For the co-op, it’s also a friendly gamble. Their parent organization, Arctic Co-operatives Ltd., invested $1.5 million in starting up the 22-room hotel.

McInnis said ACL decided to make the major investment as a “go big or don’t bother” strategy, to save the dying co-op. Until they expanded the co-op grocery to be as large as the local Northern store grocery area, the co-op didn’t return any dividends to members because they weren’t making any money, McInnis said.

The catch will be whether Rankin Inlet can support the growing number of hotels and restaurants, including the co-op store expansion.

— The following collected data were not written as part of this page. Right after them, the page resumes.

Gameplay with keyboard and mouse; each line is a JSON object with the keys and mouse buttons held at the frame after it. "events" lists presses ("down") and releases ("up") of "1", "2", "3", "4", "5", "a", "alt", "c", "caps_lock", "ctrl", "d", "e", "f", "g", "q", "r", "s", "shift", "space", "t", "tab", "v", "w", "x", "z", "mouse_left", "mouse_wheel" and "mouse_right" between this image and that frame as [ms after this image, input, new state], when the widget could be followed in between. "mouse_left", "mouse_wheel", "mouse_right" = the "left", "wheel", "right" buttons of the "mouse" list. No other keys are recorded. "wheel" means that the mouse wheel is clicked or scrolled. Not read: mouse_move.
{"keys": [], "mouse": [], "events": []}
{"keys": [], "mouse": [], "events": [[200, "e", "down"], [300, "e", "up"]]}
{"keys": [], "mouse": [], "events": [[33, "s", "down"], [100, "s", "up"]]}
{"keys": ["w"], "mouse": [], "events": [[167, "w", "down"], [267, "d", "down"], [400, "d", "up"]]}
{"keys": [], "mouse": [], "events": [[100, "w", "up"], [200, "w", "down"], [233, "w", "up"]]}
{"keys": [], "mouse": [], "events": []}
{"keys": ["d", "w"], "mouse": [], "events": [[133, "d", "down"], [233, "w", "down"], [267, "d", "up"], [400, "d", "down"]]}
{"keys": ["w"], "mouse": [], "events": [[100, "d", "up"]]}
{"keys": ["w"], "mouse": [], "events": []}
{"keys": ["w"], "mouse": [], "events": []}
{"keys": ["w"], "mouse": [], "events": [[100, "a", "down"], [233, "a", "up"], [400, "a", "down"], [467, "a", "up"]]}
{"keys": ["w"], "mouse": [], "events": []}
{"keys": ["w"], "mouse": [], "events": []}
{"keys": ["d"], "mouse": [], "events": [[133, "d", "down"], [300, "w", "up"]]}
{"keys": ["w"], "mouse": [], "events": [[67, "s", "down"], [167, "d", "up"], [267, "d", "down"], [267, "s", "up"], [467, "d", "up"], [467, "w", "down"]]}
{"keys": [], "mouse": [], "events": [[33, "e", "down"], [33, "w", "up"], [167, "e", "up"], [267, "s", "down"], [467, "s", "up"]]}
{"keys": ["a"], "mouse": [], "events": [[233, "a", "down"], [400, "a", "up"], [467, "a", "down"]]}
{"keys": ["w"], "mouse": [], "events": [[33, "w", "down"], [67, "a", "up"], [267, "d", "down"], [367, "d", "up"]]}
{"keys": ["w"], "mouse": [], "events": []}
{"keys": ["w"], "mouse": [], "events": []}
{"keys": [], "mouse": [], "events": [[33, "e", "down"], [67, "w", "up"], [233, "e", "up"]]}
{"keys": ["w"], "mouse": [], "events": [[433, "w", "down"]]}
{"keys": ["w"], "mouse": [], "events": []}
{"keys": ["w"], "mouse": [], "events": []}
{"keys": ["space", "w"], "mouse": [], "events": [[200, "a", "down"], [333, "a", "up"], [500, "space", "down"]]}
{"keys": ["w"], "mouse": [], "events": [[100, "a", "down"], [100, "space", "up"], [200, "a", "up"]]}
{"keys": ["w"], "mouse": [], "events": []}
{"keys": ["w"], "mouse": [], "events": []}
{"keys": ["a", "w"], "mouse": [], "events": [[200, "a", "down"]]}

McInnis believes it can, citing the community’s growing population, and the spin-off business from the hospital construction, as signs of good times ahead.

“The economy here is pretty strong,” he said. “We wouldn’t have ever built a hotel if it wouldn’t work.

“Things have been going long enough, that they would have gone wrong, if they were going to.”

Government observers said the community is actually going through a downturn in the number of visitors passing through, but attributed the decline to a natural cycle in tourism’s ups and downs.

Brian Webb, a marketing officer for Nunavut Tourism, said the latest additions to Rankin Inlet’s hospitality industry bode well for a future boost in tourism, because extra accommodations will be in place if other residents decide to open outfitting businesses, or other tourist attractions.

“The fact that all these accommodations are opening up mean that they’re going to be ahead of the game,” Webb said. “We’re very optimistic about the situation.”